▼▼▼
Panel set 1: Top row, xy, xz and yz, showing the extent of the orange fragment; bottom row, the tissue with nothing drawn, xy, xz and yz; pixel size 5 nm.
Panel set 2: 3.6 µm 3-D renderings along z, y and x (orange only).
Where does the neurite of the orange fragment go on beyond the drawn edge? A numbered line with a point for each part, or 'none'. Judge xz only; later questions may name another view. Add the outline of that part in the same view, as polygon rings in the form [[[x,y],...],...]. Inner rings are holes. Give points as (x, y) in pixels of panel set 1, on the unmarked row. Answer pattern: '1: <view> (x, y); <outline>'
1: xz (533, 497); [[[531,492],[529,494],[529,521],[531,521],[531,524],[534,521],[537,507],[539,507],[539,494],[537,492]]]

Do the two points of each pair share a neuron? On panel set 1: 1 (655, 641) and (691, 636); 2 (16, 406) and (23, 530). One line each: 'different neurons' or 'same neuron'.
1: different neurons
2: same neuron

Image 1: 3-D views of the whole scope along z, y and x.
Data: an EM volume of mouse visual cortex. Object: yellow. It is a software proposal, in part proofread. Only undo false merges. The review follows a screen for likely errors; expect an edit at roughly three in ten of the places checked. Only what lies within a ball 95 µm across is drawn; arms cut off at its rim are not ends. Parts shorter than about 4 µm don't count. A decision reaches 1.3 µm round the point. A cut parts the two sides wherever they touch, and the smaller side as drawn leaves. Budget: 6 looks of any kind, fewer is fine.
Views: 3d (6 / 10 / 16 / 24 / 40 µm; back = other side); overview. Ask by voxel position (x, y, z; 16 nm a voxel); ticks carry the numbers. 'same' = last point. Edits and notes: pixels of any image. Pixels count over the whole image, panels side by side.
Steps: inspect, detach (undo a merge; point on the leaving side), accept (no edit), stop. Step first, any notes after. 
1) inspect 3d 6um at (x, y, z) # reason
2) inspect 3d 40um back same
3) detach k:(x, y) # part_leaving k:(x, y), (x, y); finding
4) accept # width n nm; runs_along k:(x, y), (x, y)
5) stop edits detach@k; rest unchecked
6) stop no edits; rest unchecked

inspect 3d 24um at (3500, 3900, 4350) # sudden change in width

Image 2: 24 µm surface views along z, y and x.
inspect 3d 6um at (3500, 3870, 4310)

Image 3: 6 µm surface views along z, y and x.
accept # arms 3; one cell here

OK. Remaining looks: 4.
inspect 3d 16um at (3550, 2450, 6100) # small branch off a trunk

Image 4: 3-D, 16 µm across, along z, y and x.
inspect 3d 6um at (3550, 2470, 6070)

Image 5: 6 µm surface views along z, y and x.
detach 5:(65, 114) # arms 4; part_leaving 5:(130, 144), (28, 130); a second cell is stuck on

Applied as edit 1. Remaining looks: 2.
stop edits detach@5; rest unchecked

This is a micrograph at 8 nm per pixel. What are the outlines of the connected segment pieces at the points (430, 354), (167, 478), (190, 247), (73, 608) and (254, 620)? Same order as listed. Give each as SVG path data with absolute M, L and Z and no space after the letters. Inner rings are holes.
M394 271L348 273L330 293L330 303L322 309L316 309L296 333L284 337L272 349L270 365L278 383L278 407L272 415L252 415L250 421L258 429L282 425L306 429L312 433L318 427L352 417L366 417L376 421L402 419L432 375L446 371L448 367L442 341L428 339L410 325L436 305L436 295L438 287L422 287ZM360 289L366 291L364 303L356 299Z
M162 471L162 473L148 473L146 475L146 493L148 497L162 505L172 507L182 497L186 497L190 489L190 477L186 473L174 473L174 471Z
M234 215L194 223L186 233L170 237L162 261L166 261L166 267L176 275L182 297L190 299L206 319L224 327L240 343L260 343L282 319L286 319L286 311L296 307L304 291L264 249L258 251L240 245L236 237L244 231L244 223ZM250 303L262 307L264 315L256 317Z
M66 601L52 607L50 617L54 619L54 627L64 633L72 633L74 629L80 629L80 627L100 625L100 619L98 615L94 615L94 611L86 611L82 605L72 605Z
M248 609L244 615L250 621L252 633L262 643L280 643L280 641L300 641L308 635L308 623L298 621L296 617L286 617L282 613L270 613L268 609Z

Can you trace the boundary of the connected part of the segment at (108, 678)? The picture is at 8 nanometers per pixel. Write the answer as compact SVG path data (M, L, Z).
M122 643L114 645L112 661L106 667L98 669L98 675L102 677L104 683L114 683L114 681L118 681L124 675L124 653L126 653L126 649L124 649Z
▲▲▲
■ **About this exercise**
Could you reproduce every record exactly as shown above?

■ **Response to the exercise**
Panel set 1: Top row, xy, xz and yz, showing the extent of the orange fragment; bottom row, the tissue with nothing drawn, xy, xz and yz; pixel size 5 nm.
Panel set 2: 3.6 µm 3-D renderings along z, y and x (orange only).
Where does the neurite of the orange fragment go on beyond the drawn edge? A numbered line with a point for each part, or 'none'. Judge xz only; later questions may name another view. Add the outline of that part in the same view, as polygon rings in the form [[[x,y],...],...]. Inner rings are holes. Give points as (x, y) in pixels of panel set 1, on the unmarked row. Answer pattern: '1: <view> (x, y); <outline>'
1: xz (533, 497); [[[531,492],[529,494],[529,521],[531,521],[531,524],[534,521],[537,507],[539,507],[539,494],[537,492]]]

Do the two points of each pair share a neuron? On panel set 1: 1 (655, 641) and (691, 636); 2 (16, 406) and (23, 530). One line each: 'different neurons' or 'same neuron'.
1: different neurons
2: same neuron

Image 1: 3-D views of the whole scope along z, y and x.
Data: an EM volume of mouse visual cortex. Object: yellow. It is a software proposal, in part proofread. Only undo false merges. The review follows a screen for likely errors; expect an edit at roughly three in ten of the places checked. Only what lies within a ball 95 µm across is drawn; arms cut off at its rim are not ends. Parts shorter than about 4 µm don't count. A decision reaches 1.3 µm round the point. A cut parts the two sides wherever they touch, and the smaller side as drawn leaves. Budget: 6 looks of any kind, fewer is fine.
Views: 3d (6 / 10 / 16 / 24 / 40 µm; back = other side); overview. Ask by voxel position (x, y, z; 16 nm a voxel); ticks carry the numbers. 'same' = last point. Edits and notes: pixels of any image. Pixels count over the whole image, panels side by side.
Steps: inspect, detach (undo a merge; point on the leaving side), accept (no edit), stop. Step first, any notes after. 
1) inspect 3d 6um at (x, y, z) # reason
2) inspect 3d 40um back same
3) detach k:(x, y) # part_leaving k:(x, y), (x, y); finding
4) accept # width n nm; runs_along k:(x, y), (x, y)
5) stop edits detach@k; rest unchecked
6) stop no edits; rest unchecked

inspect 3d 24um at (3500, 3900, 4350) # sudden change in width

Image 2: 24 µm surface views along z, y and x.
inspect 3d 6um at (3500, 3870, 4310)

Image 3: 6 µm surface views along z, y and x.
accept # arms 3; one cell here

OK. Remaining looks: 4.
inspect 3d 16um at (3550, 2450, 6100) # small branch off a trunk

Image 4: 3-D, 16 µm across, along z, y and x.
inspect 3d 6um at (3550, 2470, 6070)

Image 5: 6 µm surface views along z, y and x.
detach 5:(65, 114) # arms 4; part_leaving 5:(130, 144), (28, 130); a second cell is stuck on

Applied as edit 1. Remaining looks: 2.
stop edits detach@5; rest unchecked

This is a micrograph at 8 nm per pixel. What are the outlines of the connected segment pieces at the points (430, 354), (167, 478), (190, 247), (73, 608) and (254, 620)? Same order as listed. Give each as SVG path data with absolute M, L and Z and no space after the letters. Inner rings are holes.
M394 271L348 273L330 293L330 303L322 309L316 309L296 333L284 337L272 349L270 365L278 383L278 407L272 415L252 415L250 421L258 429L282 425L306 429L312 433L318 427L352 417L366 417L376 421L402 419L432 375L446 371L448 367L442 341L428 339L410 325L436 305L436 295L438 287L422 287ZM360 289L366 291L364 303L356 299Z
M162 471L162 473L148 473L146 475L146 493L148 497L162 505L172 507L182 497L186 497L190 489L190 477L186 473L174 473L174 471Z
M234 215L194 223L186 233L170 237L162 261L166 261L166 267L176 275L182 297L190 299L206 319L224 327L240 343L260 343L282 319L286 319L286 311L296 307L304 291L264 249L258 251L240 245L236 237L244 231L244 223ZM250 303L262 307L264 315L256 317Z
M66 601L52 607L50 617L54 619L54 627L64 633L72 633L74 629L80 629L80 627L100 625L100 619L98 615L94 615L94 611L86 611L82 605L72 605Z
M248 609L244 615L250 621L252 633L262 643L280 643L280 641L300 641L308 635L308 623L298 621L296 617L286 617L282 613L270 613L268 609Z

Can you trace the boundary of the connected part of the segment at (108, 678)? The picture is at 8 nanometers per pixel. Write the answer as compact SVG path data (M, L, Z).
M122 643L114 645L112 661L106 667L98 669L98 675L102 677L104 683L114 683L114 681L118 681L124 675L124 653L126 653L126 649L124 649Z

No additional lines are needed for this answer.